**Assignment:** When a record contains an image, skip the image and retype the rest of that record exactly.
=== Section Start ===
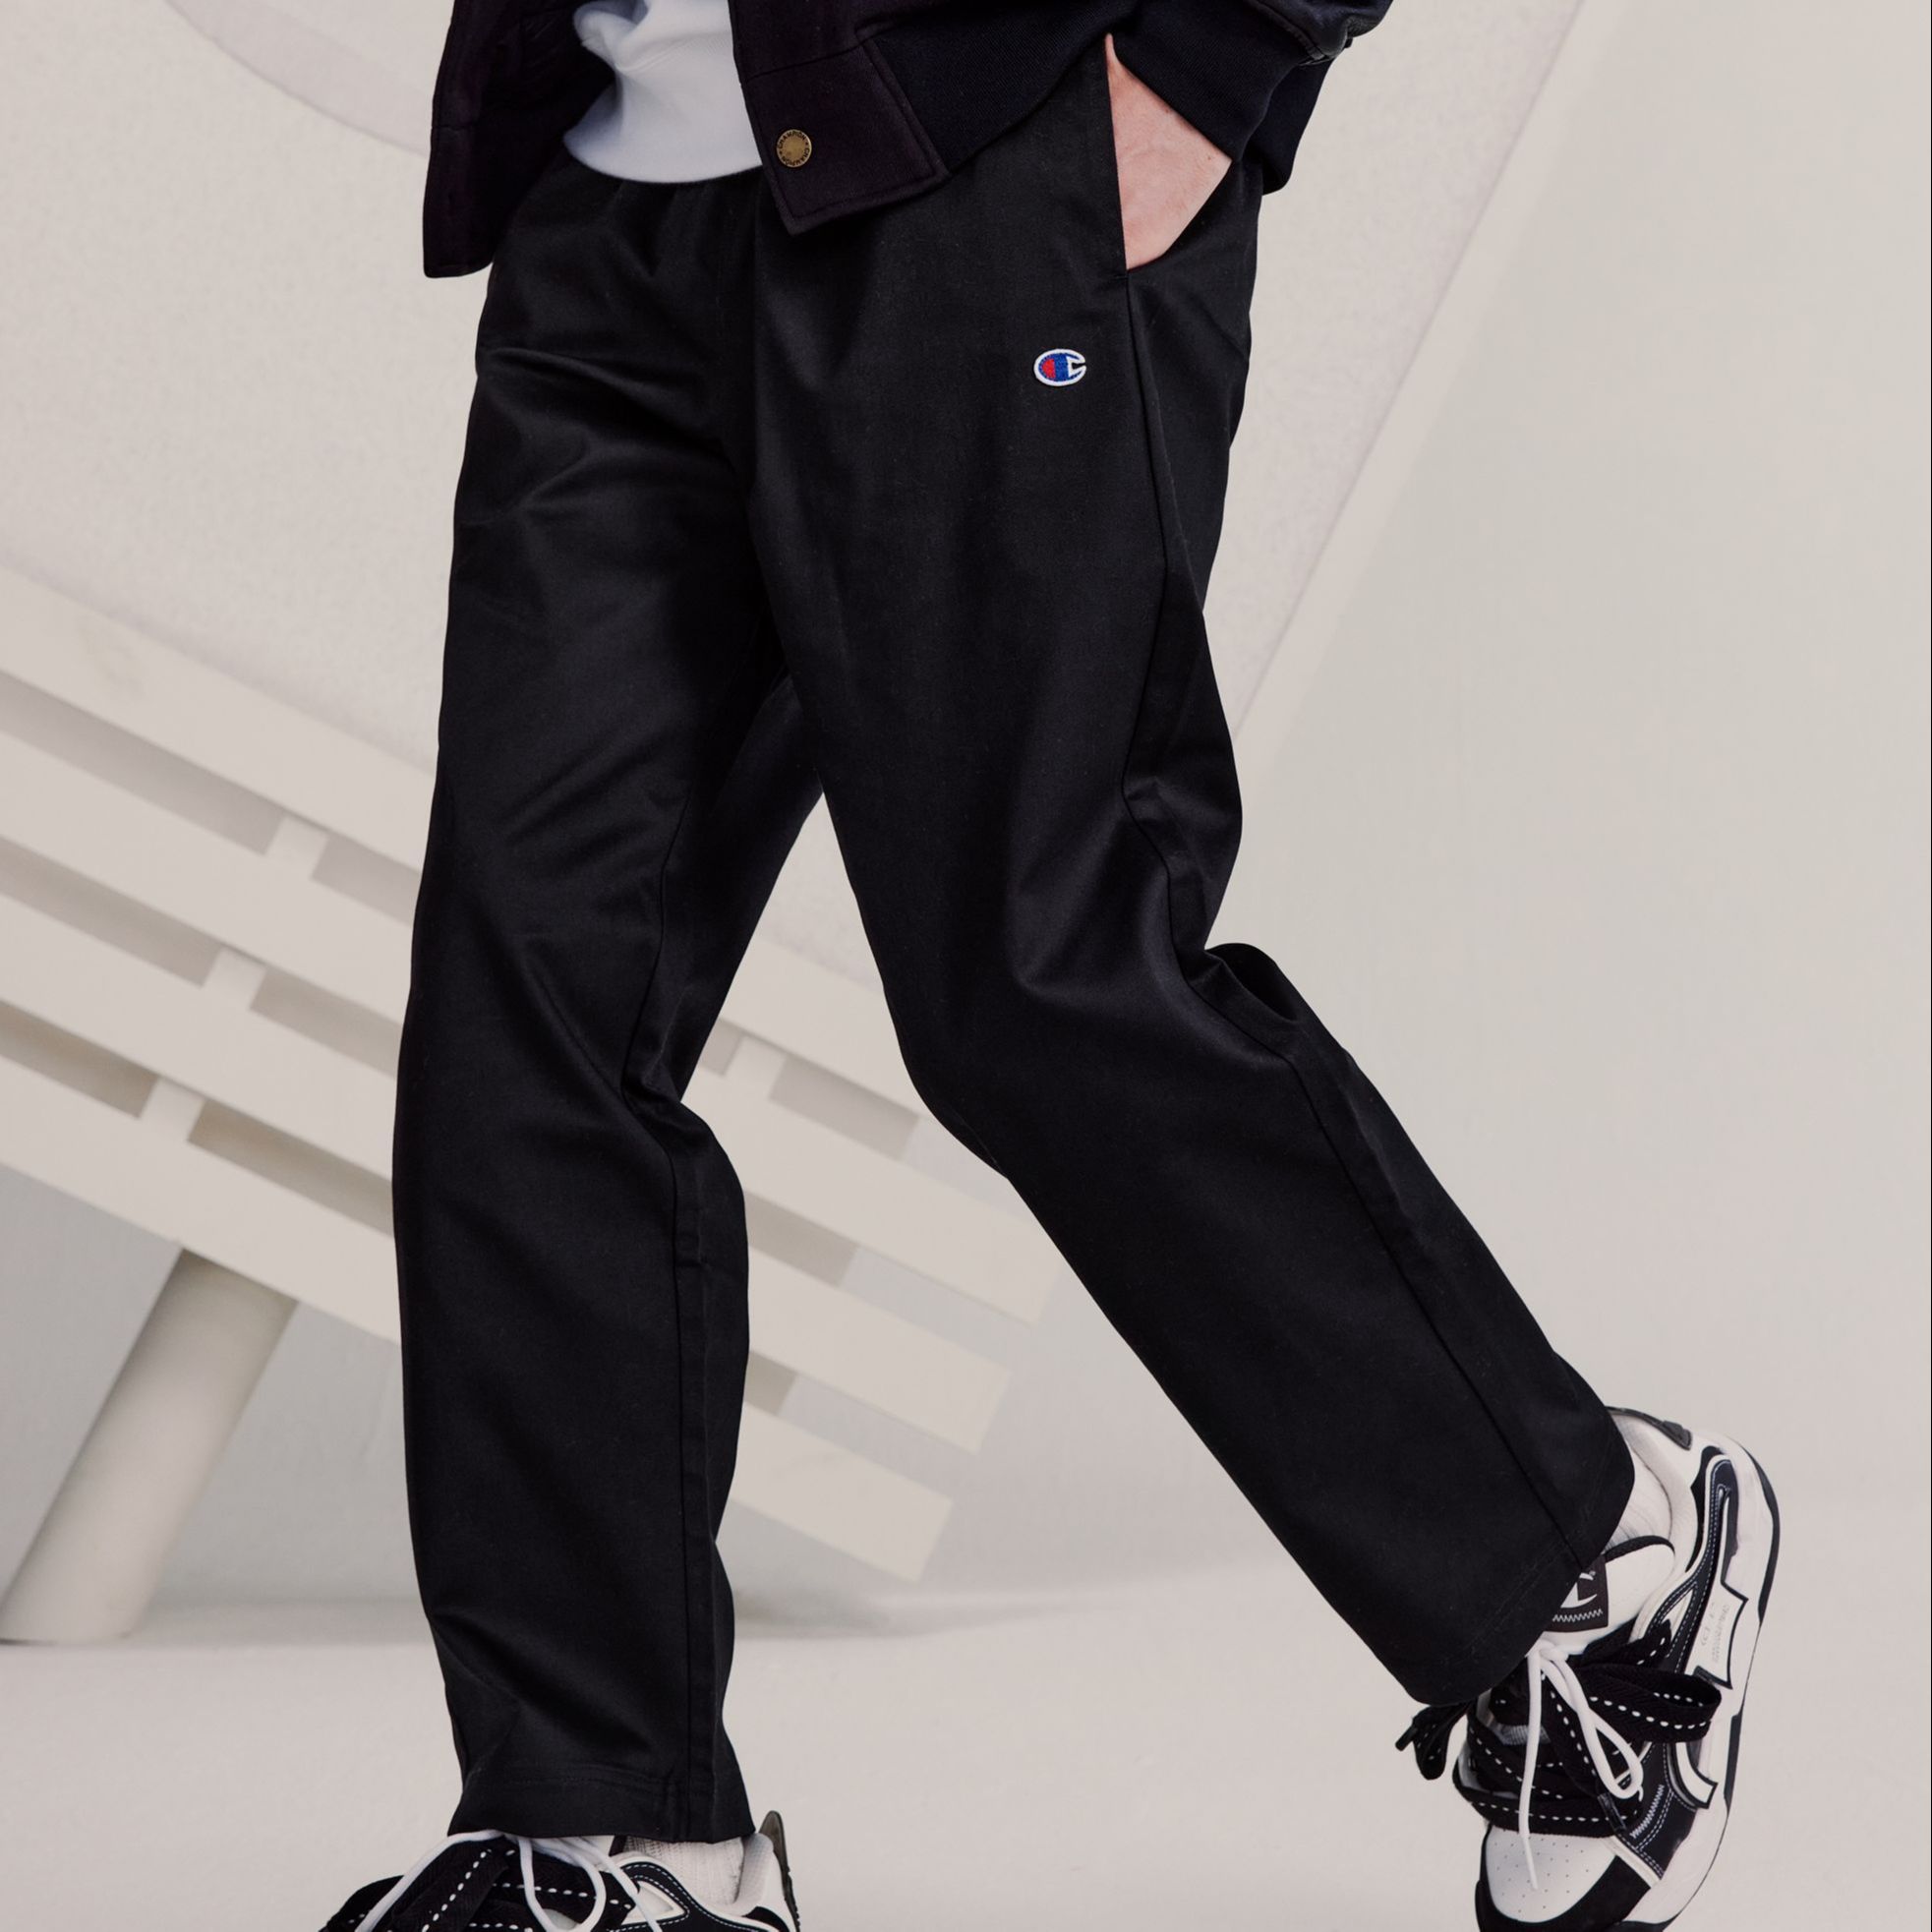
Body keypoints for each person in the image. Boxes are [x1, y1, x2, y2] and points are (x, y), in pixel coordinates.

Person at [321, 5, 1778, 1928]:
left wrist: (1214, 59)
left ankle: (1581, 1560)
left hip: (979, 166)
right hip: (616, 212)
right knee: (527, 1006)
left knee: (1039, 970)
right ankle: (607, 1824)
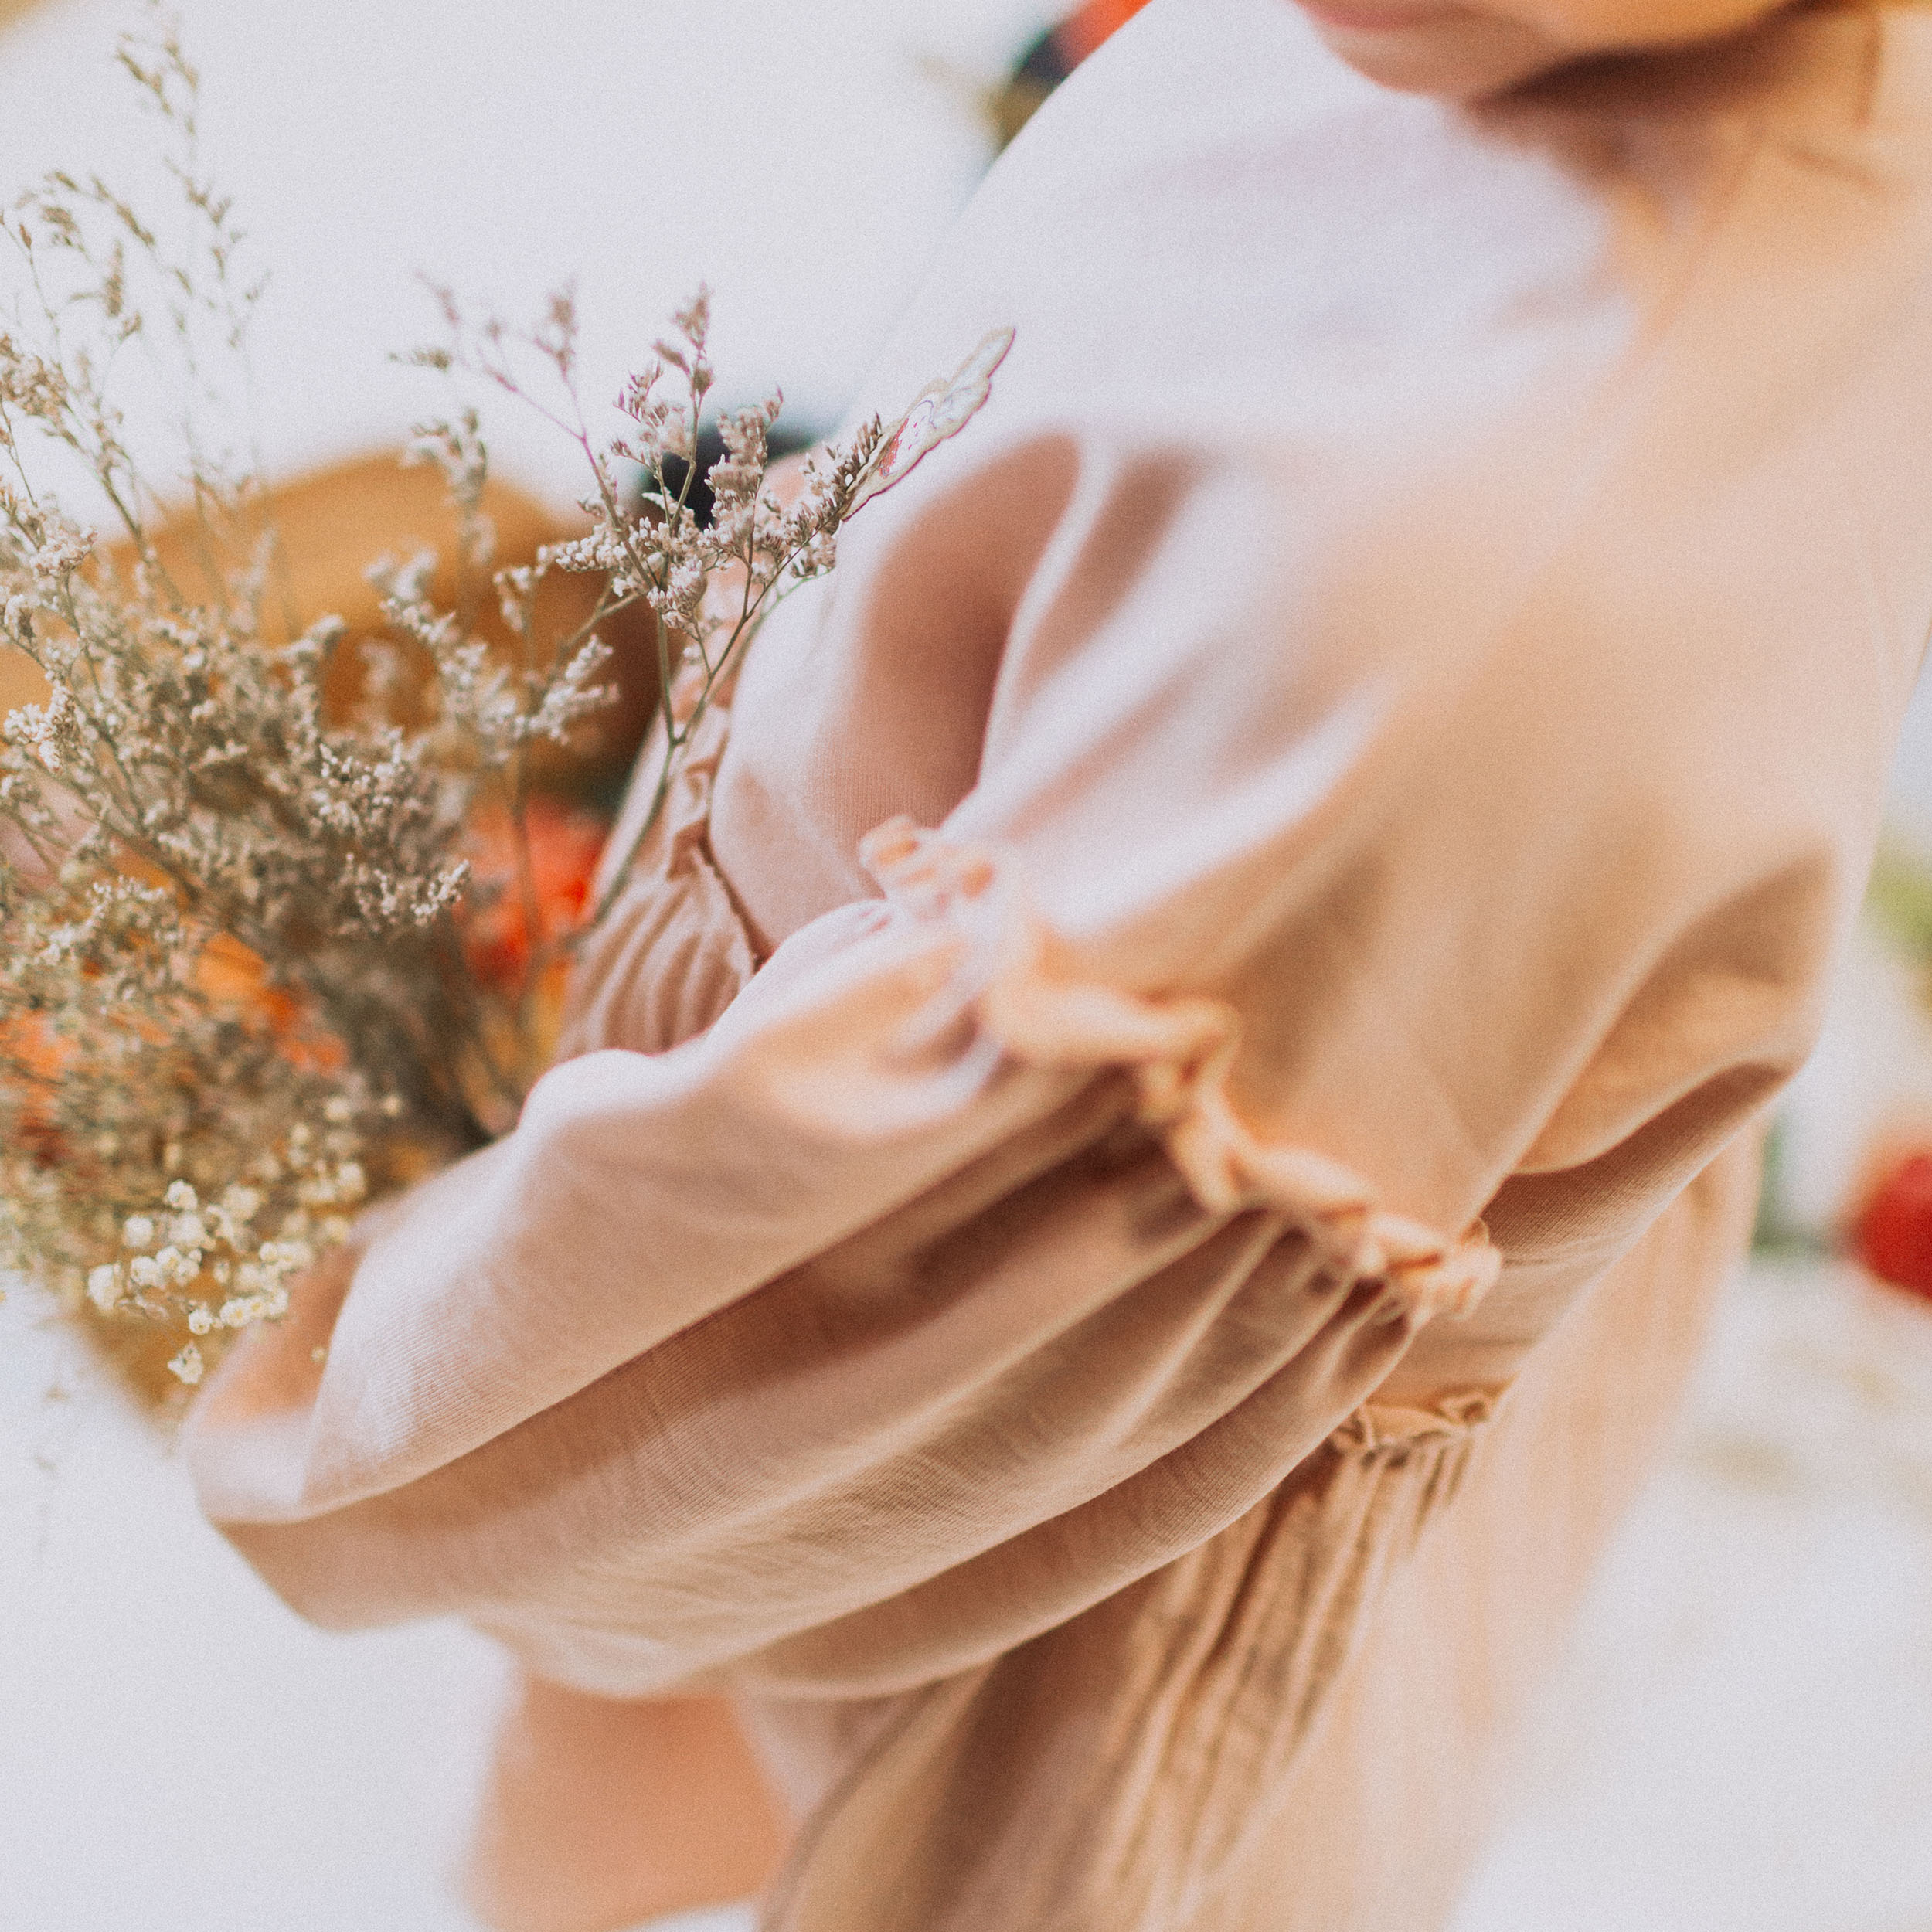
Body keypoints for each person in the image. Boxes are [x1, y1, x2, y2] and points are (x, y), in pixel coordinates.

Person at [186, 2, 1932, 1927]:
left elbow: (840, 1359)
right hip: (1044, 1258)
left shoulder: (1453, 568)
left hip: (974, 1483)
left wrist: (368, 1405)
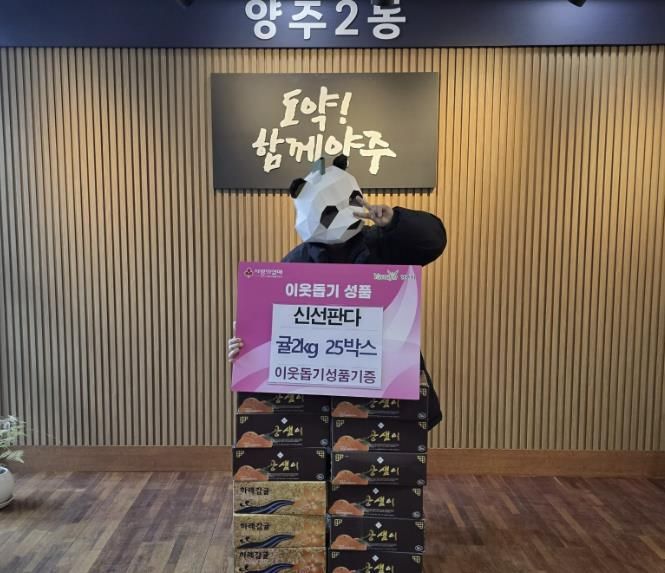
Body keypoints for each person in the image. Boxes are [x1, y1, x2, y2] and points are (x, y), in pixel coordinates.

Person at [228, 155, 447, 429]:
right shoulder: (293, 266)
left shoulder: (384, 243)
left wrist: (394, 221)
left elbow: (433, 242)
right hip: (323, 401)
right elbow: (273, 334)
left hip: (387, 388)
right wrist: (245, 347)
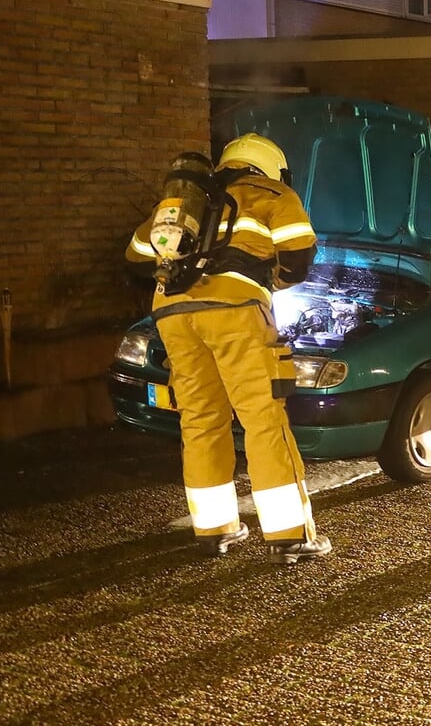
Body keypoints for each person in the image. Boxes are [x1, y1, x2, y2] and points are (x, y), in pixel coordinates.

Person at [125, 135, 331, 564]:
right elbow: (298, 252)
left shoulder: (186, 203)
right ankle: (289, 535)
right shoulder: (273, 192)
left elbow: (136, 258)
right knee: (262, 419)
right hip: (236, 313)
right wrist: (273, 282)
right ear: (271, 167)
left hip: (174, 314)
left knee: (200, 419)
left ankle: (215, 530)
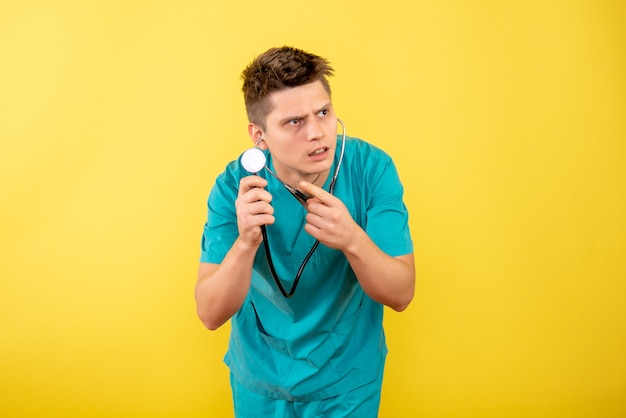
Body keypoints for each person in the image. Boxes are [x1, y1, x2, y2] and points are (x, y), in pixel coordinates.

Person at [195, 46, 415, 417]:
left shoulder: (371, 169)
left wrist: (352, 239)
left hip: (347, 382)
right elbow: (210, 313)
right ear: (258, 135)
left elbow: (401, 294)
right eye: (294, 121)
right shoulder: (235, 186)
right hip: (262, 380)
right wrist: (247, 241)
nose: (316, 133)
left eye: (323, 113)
=== Section End ===
**Response area:**
Body keypoints for each person in the image. Boxes are [x1, y1, x2, y2] and points are (x, y), in pixel coordinates.

Person at [321, 5, 1778, 1928]:
left wrist: (1214, 59)
left ankle: (1581, 1560)
left hip: (979, 166)
right hip: (616, 212)
right knee: (527, 1006)
left knee: (1039, 970)
right ankle: (607, 1824)
Body keypoints for each person in the image. Boxes are [x1, y1, x2, y2] and points are (x, y), in pixel coordinates.

Person at [186, 2, 1932, 1927]:
left elbow: (840, 1359)
right hip: (1044, 1258)
left shoulder: (1453, 568)
left hip: (974, 1483)
left wrist: (368, 1405)
Body keypoints for each person in the image. Boxes are [x1, y1, x2, y2] and points are (x, y), in pixel coordinates.

Person at [228, 155, 447, 429]:
right shoulder: (293, 266)
left shoulder: (384, 243)
left wrist: (394, 221)
left elbow: (433, 242)
right hip: (323, 401)
right elbow: (273, 334)
left hip: (387, 388)
right wrist: (245, 347)
Body keypoints for each person in the image. Boxes are [x1, y1, x2, y2] and points are (x, y), in pixel coordinates.

Person at [125, 135, 331, 564]:
right elbow: (298, 252)
left shoulder: (186, 203)
right ankle: (289, 535)
right shoulder: (273, 192)
left elbow: (136, 258)
right knee: (262, 419)
right hip: (236, 313)
right wrist: (273, 282)
right ear: (271, 167)
left hip: (174, 314)
left knee: (200, 419)
left ankle: (215, 530)
Body keypoints for each person in the image. Boxes are [x1, y1, x2, y2] and points are (x, y), in pixel coordinates.

Person at [195, 46, 415, 417]:
left shoulder: (371, 169)
left wrist: (352, 239)
left hip: (347, 382)
right elbow: (210, 313)
right ear: (258, 135)
left elbow: (401, 294)
right eye: (294, 121)
right shoulder: (235, 186)
right hip: (262, 380)
right wrist: (247, 241)
nose: (316, 133)
left eye: (323, 113)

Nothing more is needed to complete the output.